[Dataset entries]
========================================
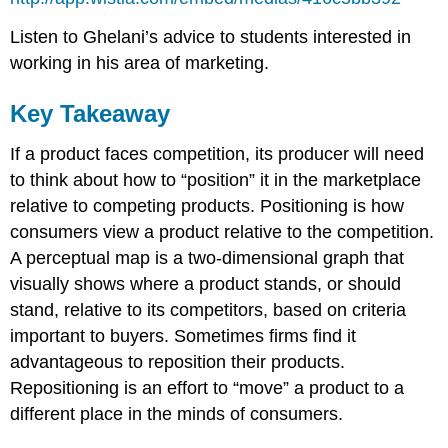
Listen to Ghelani’s advice to students interested in
working in his area of marketing.
Key Takeaway
If a product faces competition, its producer will need
to think about how to “position” it in the marketplace
relative to competing products. Positioning is how
consumers view a product relative to the competition.
A perceptual map is a two-dimensional graph that
visually shows where a product stands, or should
stand, relative to its competitors, based on criteria
important to buyers. Sometimes firms find it
advantageous to reposition their products.
Repositioning is an effort to “move” a product to a
different place in the minds of consumers.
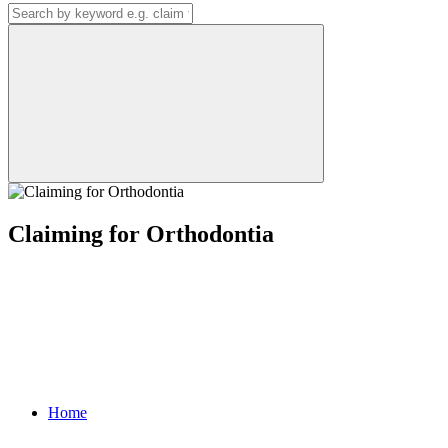
Claiming for Orthodontia
Home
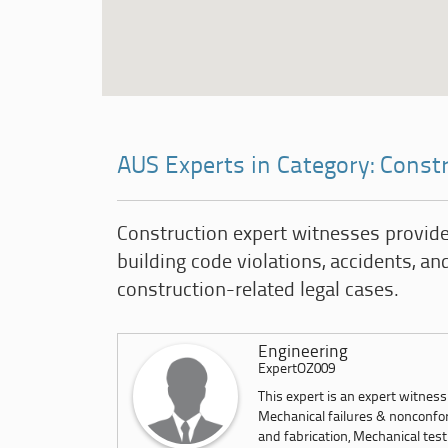
AUS Experts in Category: Const
Construction expert witnesses provide
building code violations, accidents, and
construction-related legal cases.
Engineering
ExpertOZ009
This expert is an expert witnes
Mechanical failures & nonconfor
and fabrication, Mechanical test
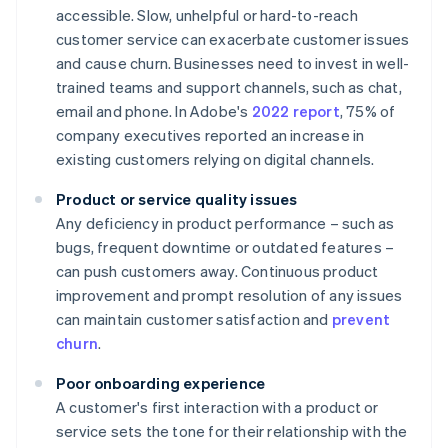
accessible. Slow, unhelpful or hard-to-reach
customer service can exacerbate customer issues
and cause churn. Businesses need to invest in well-
trained teams and support channels, such as chat,
email and phone. In Adobe's
2022 report
, 75% of
company executives reported an increase in
existing customers relying on digital channels.
Product or service quality issues
Any deficiency in product performance – such as
bugs, frequent downtime or outdated features –
can push customers away. Continuous product
improvement and prompt resolution of any issues
can maintain customer satisfaction and
prevent
churn
.
Poor onboarding experience
A customer's first interaction with a product or
service sets the tone for their relationship with the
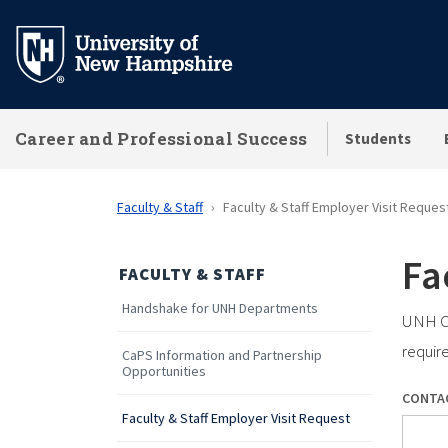
Skip
to
main
content
Career and Professional Success
Students
Faculty & Staff
Faculty & Staff Employer Visit Reques
Fa
FACULTY & STAFF
Handshake for UNH Departments
UNH Ca
requir
CaPS Information and Partnership
Opportunities
CONTA
Faculty & Staff Employer Visit Request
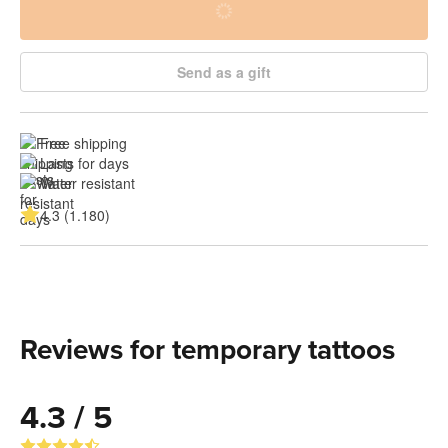
Send as a gift
Free shipping
Lasts for days
Water resistant
4.3 (1.180)
Reviews for temporary tattoos
4.3 / 5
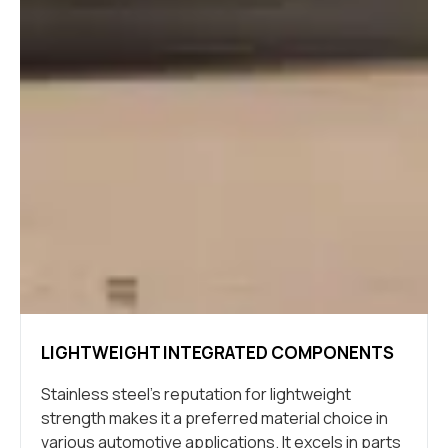
LIGHTWEIGHT INTEGRATED COMPONENTS
Stainless steel’s reputation for lightweight
strength makes it a preferred material choice in
various automotive applications. It excels in parts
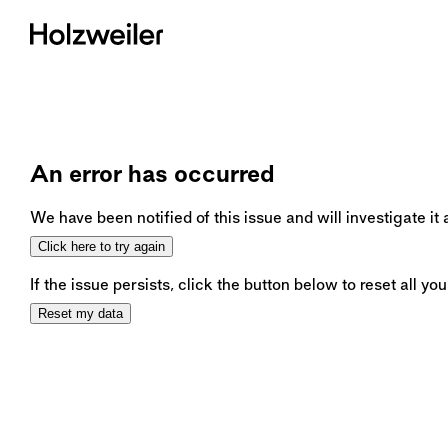
An error has occurred
We have been notified of this issue and will investigate it
Click here to try again
If the issue persists, click the button below to reset all you
Reset my data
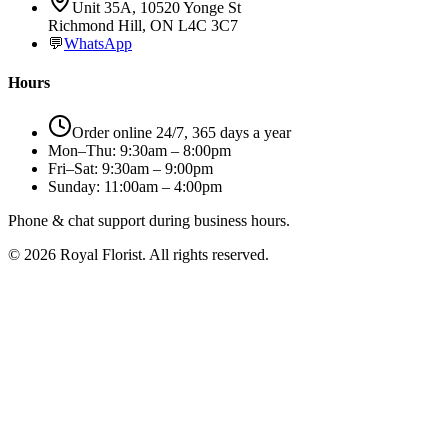
Unit 35A, 10520 Yonge St
Richmond Hill, ON L4C 3C7
💬
WhatsApp
Hours
Order online 24/7, 365 days a year
Mon–Thu: 9:30am – 8:00pm
Fri–Sat: 9:30am – 9:00pm
Sunday: 11:00am – 4:00pm
Phone & chat support during business hours.
©
2026
Royal Florist. All rights reserved.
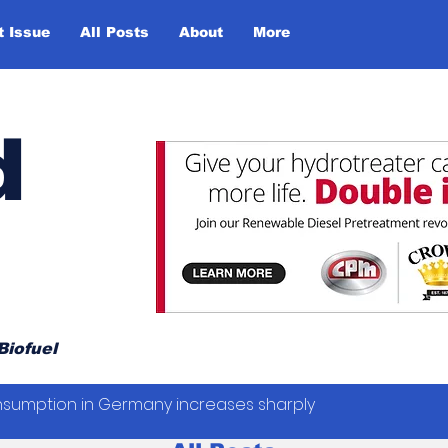
t Issue
All Posts
About
More
d
Biofuel
sumption in Germany increases sharply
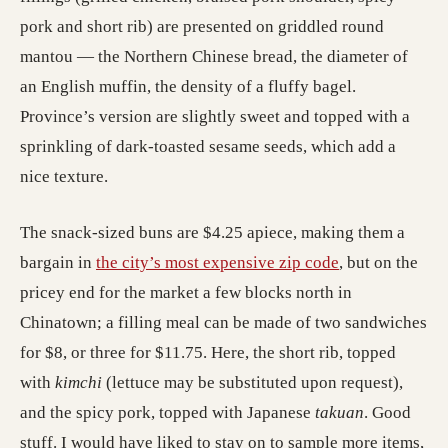
pork and short rib) are presented on griddled round
mantou — the Northern Chinese bread, the diameter of
an English muffin, the density of a fluffy bagel.
Province’s version are slightly sweet and topped with a
sprinkling of dark-toasted sesame seeds, which add a
nice texture.
The snack-sized buns are $4.25 apiece, making them a
bargain in
the city’s most expensive zip code
, but on the
pricey end for the market a few blocks north in
Chinatown; a filling meal can be made of two sandwiches
for $8, or three for $11.75. Here, the short rib, topped
with
kimchi
(lettuce may be substituted upon request),
and the spicy pork, topped with Japanese
takuan
. Good
stuff. I would have liked to stay on to sample more items,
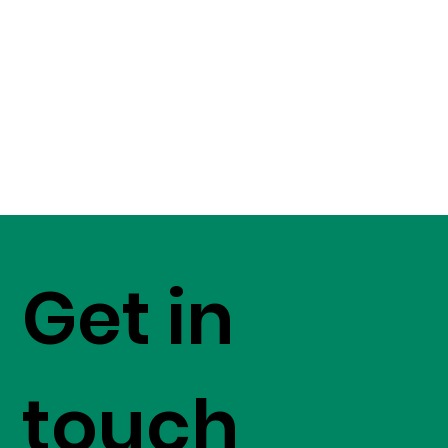
Get in
touch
========================================
* Problem *
Look through the entries above; copy each line where the string "support" appears.

* Result *
trained teams and support channels, such as chat,
Phone & chat support during business hours.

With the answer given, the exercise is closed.